Article courtesy of Bloomberg via “The Rundown”
Local ingredients are trendy among upscale restaurants. Now, with surging shipping costs, sandwich and salad shops are following along.
A labor crunch in the trucking industry is making it more expensive to deliver everything from apples to zucchini.
U.S. shipping rates jumped 14 percent in the year ended June 30, sending truck use to nearly 100 percent capacity, according to Freight Transportation Research Associates.
Restaurants are facing higher prices, and to avoid passing them along to customers, they’re shopping closer to home.

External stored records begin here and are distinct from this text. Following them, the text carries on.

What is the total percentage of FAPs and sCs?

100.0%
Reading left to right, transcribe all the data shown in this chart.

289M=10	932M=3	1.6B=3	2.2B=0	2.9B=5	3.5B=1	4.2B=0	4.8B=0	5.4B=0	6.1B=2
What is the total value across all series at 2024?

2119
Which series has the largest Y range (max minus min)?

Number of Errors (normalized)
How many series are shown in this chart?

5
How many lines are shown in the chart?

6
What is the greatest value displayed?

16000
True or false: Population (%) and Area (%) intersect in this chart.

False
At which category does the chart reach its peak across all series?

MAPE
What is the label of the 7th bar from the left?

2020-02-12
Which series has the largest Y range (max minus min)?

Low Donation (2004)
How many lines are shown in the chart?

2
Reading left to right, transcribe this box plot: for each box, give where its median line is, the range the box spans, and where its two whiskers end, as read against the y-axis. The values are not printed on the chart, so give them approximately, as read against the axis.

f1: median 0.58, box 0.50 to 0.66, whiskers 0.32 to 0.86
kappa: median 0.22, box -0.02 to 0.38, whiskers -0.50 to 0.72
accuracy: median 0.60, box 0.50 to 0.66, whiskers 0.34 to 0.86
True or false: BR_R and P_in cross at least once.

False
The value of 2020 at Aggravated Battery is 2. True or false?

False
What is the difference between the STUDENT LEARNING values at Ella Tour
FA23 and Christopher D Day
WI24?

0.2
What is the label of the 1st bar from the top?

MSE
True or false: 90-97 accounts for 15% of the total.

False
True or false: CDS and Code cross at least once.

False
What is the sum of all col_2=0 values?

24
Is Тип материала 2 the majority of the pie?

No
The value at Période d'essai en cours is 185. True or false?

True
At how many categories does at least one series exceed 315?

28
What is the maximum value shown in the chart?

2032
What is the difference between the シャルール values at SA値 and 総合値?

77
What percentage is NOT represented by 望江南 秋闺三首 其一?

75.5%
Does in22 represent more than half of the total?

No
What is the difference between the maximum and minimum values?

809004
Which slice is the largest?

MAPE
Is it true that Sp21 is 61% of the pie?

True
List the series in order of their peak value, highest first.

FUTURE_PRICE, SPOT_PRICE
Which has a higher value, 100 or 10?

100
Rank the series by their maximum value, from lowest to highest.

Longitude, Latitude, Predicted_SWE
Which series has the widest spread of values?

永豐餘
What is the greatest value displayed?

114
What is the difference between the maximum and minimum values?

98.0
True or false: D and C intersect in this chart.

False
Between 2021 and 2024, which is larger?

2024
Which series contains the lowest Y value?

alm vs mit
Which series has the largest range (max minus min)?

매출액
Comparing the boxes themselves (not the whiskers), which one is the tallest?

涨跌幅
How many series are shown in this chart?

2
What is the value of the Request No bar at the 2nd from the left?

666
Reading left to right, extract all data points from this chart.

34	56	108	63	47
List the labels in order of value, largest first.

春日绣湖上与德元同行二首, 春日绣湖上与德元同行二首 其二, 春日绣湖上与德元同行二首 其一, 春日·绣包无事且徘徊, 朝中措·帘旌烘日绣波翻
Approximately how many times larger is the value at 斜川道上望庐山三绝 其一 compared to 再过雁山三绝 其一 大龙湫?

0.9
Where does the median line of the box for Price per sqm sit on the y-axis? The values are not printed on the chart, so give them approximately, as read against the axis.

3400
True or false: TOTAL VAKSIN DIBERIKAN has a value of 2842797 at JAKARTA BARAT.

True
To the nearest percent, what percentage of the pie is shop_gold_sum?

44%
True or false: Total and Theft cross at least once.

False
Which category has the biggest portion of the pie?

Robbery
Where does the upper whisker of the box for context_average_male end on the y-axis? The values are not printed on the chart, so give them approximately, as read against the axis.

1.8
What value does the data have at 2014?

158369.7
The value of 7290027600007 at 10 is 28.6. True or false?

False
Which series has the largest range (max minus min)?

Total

“We’ve been trying to figure out how do you get more stuff locally,” said Nick Marsh, chief executive officer of Chopt Creative Salad Co., a chain with more than 50 outlets, mostly on the East Coast. “It for sure becomes even more economically beneficial.”
Marsh said Chopt’s shipping costs jumped 20 percent versus last year. He blamed the spike on the driver shortage and new electronic monitoring that tracks truckers’ hours put in place by the Department of Transportation in December.
Chopt already gets more than 50 percent of its food from local vendors during summer. It recently started buying more baby kale, spinach and arugula from Florida instead of California, and is looking into greens grown indoors in New York, Marsh said.
Restaurants have been touting the merits of local goods for years.
Chefs that use food from nearby say it tastes and looks better due to shorter shipping times, and they like to tell diners they support local farmers. And fewer hours on the road means less gas – good for the environment, too.